== PROBLEM TO SOLVE ==
Transcribe the text lines of each item below exactly as they appear, leaving out the pictures.

---*---

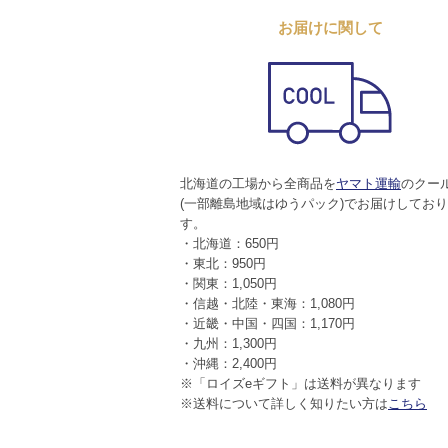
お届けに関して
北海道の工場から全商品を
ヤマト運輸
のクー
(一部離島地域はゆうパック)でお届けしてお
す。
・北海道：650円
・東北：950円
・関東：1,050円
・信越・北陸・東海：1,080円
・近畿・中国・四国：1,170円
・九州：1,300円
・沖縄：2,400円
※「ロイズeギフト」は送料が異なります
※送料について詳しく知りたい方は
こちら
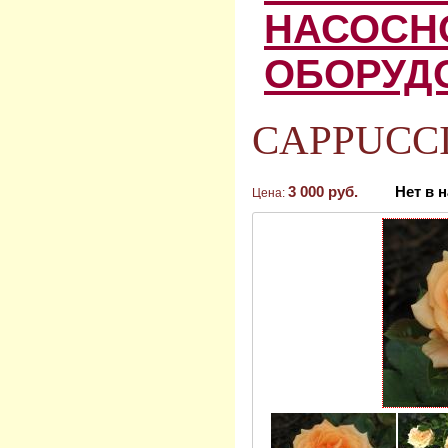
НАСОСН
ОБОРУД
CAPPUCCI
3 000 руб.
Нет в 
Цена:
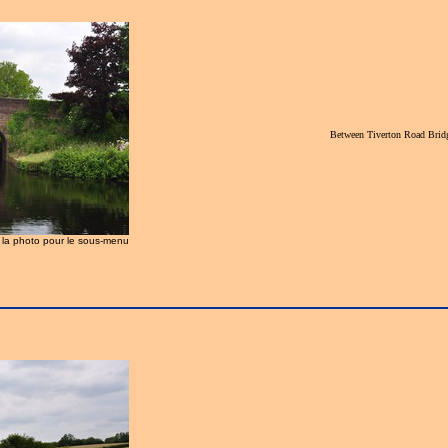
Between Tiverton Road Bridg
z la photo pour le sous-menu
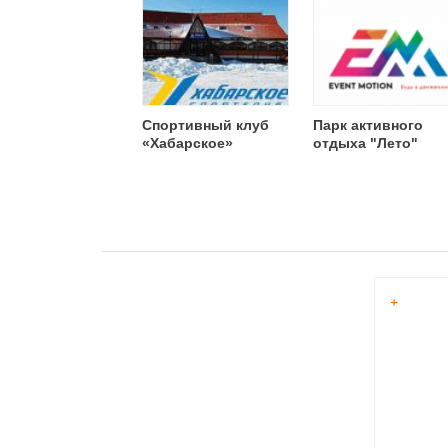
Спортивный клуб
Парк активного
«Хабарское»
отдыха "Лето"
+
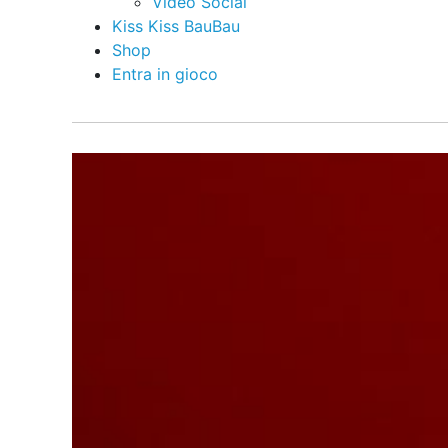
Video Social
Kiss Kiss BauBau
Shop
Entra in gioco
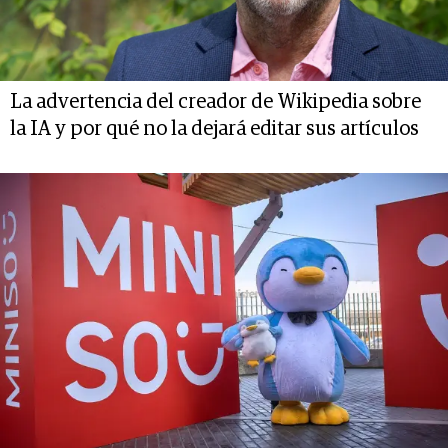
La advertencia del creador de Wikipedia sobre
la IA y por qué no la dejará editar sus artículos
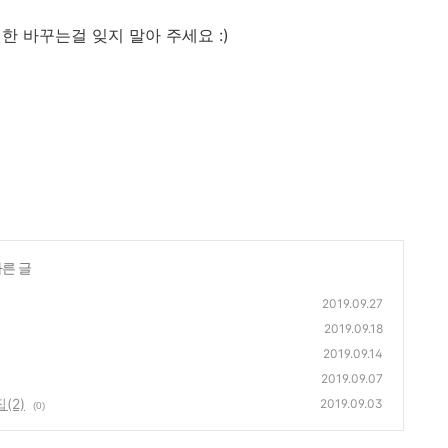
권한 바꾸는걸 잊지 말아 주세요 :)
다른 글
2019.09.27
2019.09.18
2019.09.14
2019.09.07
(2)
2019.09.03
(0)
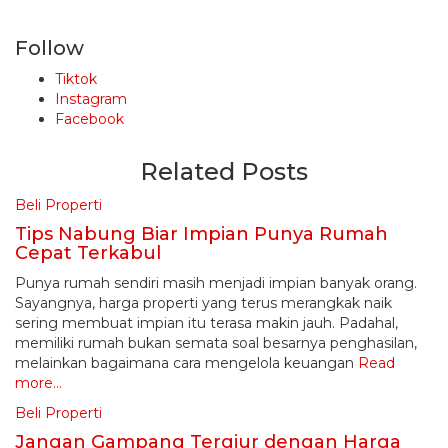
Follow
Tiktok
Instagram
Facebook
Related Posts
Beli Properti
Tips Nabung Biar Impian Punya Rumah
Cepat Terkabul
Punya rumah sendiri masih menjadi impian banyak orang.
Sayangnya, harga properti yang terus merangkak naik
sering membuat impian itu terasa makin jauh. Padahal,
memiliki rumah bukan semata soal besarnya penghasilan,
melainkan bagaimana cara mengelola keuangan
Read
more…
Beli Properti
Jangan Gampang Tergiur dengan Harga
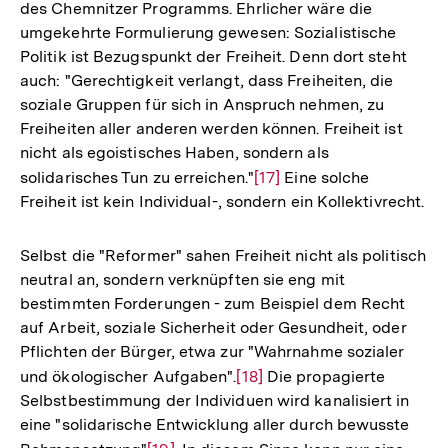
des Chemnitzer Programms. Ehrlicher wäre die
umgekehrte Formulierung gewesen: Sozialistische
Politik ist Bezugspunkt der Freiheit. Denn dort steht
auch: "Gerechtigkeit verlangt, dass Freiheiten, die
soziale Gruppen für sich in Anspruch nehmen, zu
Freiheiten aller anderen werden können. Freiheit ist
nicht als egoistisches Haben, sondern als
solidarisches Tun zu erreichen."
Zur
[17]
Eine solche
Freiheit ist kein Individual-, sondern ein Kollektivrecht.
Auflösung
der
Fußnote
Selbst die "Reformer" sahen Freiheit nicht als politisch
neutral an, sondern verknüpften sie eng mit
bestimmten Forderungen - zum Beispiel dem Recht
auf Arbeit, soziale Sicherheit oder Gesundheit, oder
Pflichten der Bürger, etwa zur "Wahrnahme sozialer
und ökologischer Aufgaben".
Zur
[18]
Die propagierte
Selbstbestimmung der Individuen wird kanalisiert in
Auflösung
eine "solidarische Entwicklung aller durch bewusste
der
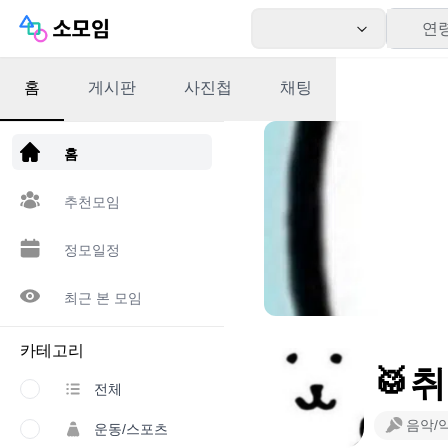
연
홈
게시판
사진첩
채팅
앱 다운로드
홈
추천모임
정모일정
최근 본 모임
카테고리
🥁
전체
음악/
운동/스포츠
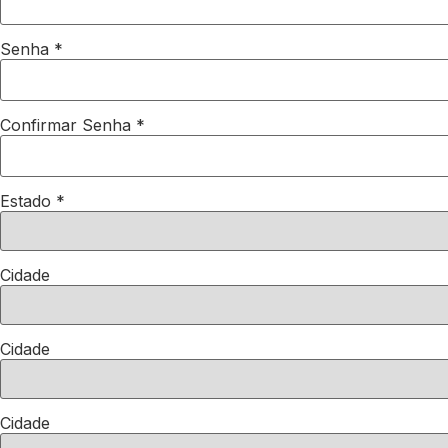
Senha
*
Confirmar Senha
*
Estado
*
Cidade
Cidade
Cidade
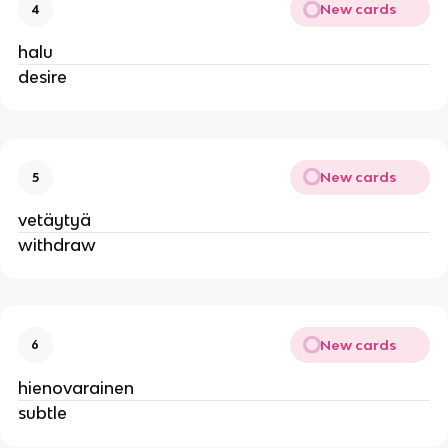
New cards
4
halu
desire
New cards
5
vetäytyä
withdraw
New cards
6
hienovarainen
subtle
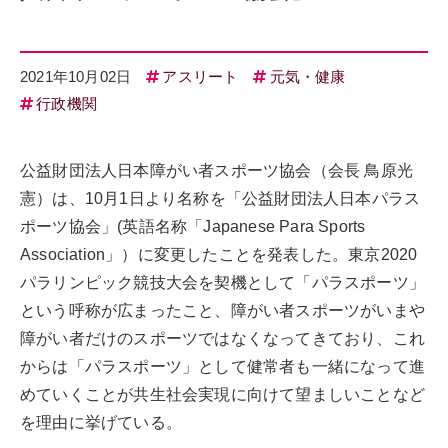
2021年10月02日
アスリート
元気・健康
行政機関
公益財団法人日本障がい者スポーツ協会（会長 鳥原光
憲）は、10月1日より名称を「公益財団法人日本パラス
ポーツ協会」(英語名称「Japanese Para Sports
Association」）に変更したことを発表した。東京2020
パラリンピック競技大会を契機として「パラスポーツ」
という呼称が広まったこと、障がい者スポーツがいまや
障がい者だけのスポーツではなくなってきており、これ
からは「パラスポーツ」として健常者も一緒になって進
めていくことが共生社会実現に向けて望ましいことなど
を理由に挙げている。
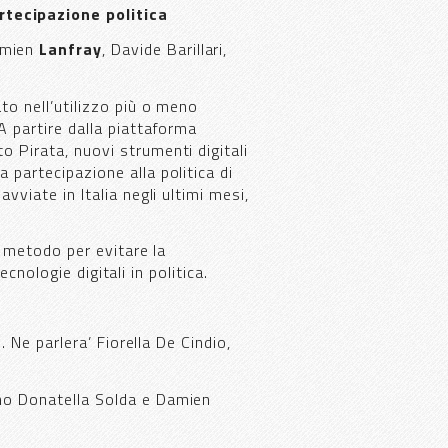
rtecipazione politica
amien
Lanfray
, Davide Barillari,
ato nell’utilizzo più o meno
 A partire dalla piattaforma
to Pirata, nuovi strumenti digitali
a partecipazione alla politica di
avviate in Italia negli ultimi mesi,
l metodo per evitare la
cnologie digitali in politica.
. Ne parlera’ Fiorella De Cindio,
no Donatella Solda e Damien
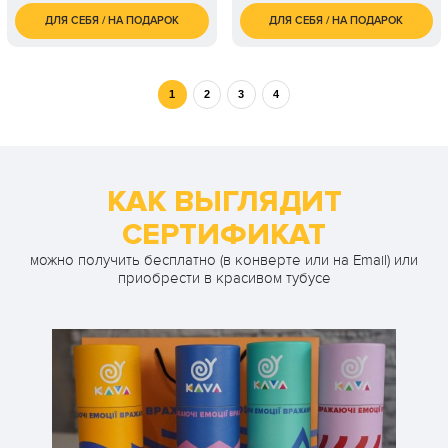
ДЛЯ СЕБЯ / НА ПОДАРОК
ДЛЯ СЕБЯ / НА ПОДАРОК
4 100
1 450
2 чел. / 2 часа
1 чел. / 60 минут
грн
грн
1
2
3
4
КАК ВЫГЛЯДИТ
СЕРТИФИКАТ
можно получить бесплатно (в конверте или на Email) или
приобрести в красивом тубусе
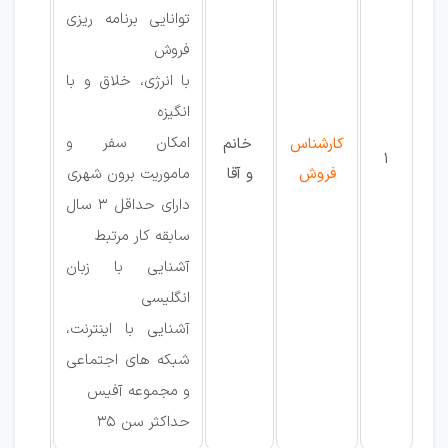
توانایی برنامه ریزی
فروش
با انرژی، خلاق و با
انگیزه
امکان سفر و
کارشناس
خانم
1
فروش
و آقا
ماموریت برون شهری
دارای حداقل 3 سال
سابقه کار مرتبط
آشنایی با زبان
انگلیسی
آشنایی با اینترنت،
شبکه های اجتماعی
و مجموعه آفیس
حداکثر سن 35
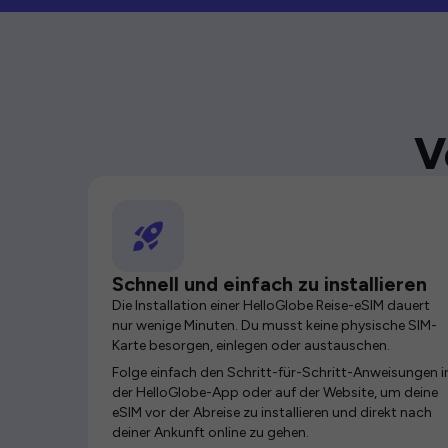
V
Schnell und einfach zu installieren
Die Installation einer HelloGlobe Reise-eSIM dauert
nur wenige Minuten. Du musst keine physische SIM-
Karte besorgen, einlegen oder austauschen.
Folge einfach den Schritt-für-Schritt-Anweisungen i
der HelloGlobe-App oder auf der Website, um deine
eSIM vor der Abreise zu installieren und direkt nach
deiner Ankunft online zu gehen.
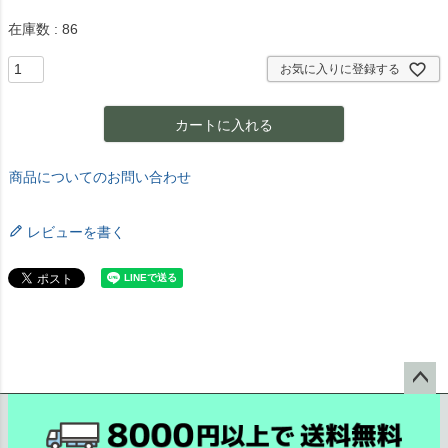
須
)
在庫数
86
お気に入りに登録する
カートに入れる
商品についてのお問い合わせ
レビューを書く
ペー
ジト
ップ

---*---

== WRITTEN RESPONSE ==
お届けに関して
北海道の工場から全商品を
ヤマト運輸
のクー
(一部離島地域はゆうパック)でお届けしてお
す。
・北海道：650円
・東北：950円
・関東：1,050円
・信越・北陸・東海：1,080円
・近畿・中国・四国：1,170円
・九州：1,300円
・沖縄：2,400円
※「ロイズeギフト」は送料が異なります
※送料について詳しく知りたい方は
こちら
НАСОСН
ОБОРУД
CAPPUCCI
3 000 руб.
Нет в 
Цена:
Between Tiverton Road Bridg
z la photo pour le sous-menu
Спортивный клуб
Парк активного
«Хабарское»
отдыха "Лето"
+
Video Social
Kiss Kiss BauBau
Shop
Entra in gioco
La advertencia del creador de Wikipedia sobre
la IA y por qué no la dejará editar sus artículos
권한 바꾸는걸 잊지 말아 주세요 :)
다른 글
2019.09.27
2019.09.18
2019.09.14
2019.09.07
(2)
2019.09.03
(0)
Follow
Tiktok
Instagram
Facebook
Related Posts
Beli Properti
Tips Nabung Biar Impian Punya Rumah
Cepat Terkabul
Punya rumah sendiri masih menjadi impian banyak orang.
Sayangnya, harga properti yang terus merangkak naik
sering membuat impian itu terasa makin jauh. Padahal,
memiliki rumah bukan semata soal besarnya penghasilan,
melainkan bagaimana cara mengelola keuangan
Read
more…
Beli Properti
Jangan Gampang Tergiur dengan Harga
des Chemnitzer Programms. Ehrlicher wäre die
umgekehrte Formulierung gewesen: Sozialistische
Politik ist Bezugspunkt der Freiheit. Denn dort steht
auch: "Gerechtigkeit verlangt, dass Freiheiten, die
soziale Gruppen für sich in Anspruch nehmen, zu
Freiheiten aller anderen werden können. Freiheit ist
nicht als egoistisches Haben, sondern als
solidarisches Tun zu erreichen."
Zur
[17]
Eine solche
Freiheit ist kein Individual-, sondern ein Kollektivrecht.
Auflösung
der
Fußnote
Selbst die "Reformer" sahen Freiheit nicht als politisch
neutral an, sondern verknüpften sie eng mit
bestimmten Forderungen - zum Beispiel dem Recht
auf Arbeit, soziale Sicherheit oder Gesundheit, oder
Pflichten der Bürger, etwa zur "Wahrnahme sozialer
und ökologischer Aufgaben".
Zur
[18]
Die propagierte
Selbstbestimmung der Individuen wird kanalisiert in
Auflösung
eine "solidarische Entwicklung aller durch bewusste
der
연
홈
게시판
사진첩
채팅
앱 다운로드
홈
추천모임
정모일정
최근 본 모임
카테고리
🥁
전체
음악/
운동/스포츠
Senha
*
Confirmar Senha
*
Estado
*
Cidade
Cidade
Cidade
New cards
4
halu
desire
New cards
5
vetäytyä
withdraw
New cards
6
hienovarainen
subtle
2021年10月02日
アスリート
元気・健康
行政機関
公益財団法人日本障がい者スポーツ協会（会長 鳥原光
憲）は、10月1日より名称を「公益財団法人日本パラス
ポーツ協会」(英語名称「Japanese Para Sports
Association」）に変更したことを発表した。東京2020
パラリンピック競技大会を契機として「パラスポーツ」
という呼称が広まったこと、障がい者スポーツがいまや
障がい者だけのスポーツではなくなってきており、これ
からは「パラスポーツ」として健常者も一緒になって進
めていくことが共生社会実現に向けて望ましいことなど
を理由に挙げている。
rtecipazione politica
amien
Lanfray
, Davide Barillari,
ato nell’utilizzo più o meno
 A partire dalla piattaforma
to Pirata, nuovi strumenti digitali
a partecipazione alla politica di
avviate in Italia negli ultimi mesi,
l metodo per evitare la
cnologie digitali in politica.
. Ne parlera’ Fiorella De Cindio,
no Donatella Solda e Damien
ДЛЯ СЕБЯ / НА ПОДАРОК
ДЛЯ СЕБЯ / НА ПОДАРОК
4 100
1 450
2 чел. / 2 часа
1 чел. / 60 минут
грн
грн
1
2
3
4
КАК ВЫГЛЯДИТ
СЕРТИФИКАТ
можно получить бесплатно (в конверте или на Email) или
приобрести в красивом тубусе
توانایی برنامه ریزی
فروش
با انرژی، خلاق و با
انگیزه
امکان سفر و
کارشناس
خانم
1
فروش
و آقا
ماموریت برون شهری
دارای حداقل 3 سال
سابقه کار مرتبط
آشنایی با زبان
انگلیسی
آشنایی با اینترنت،
شبکه های اجتماعی
و مجموعه آفیس
حداکثر سن 35
V
Schnell und einfach zu installieren
Die Installation einer HelloGlobe Reise-eSIM dauert
nur wenige Minuten. Du musst keine physische SIM-
Karte besorgen, einlegen oder austauschen.
Folge einfach den Schritt-für-Schritt-Anweisungen i
der HelloGlobe-App oder auf der Website, um deine
eSIM vor der Abreise zu installieren und direkt nach
deiner Ankunft online zu gehen.
須
)
在庫数
86
お気に入りに登録する
カートに入れる
商品についてのお問い合わせ
レビューを書く
ペー
ジト
ップ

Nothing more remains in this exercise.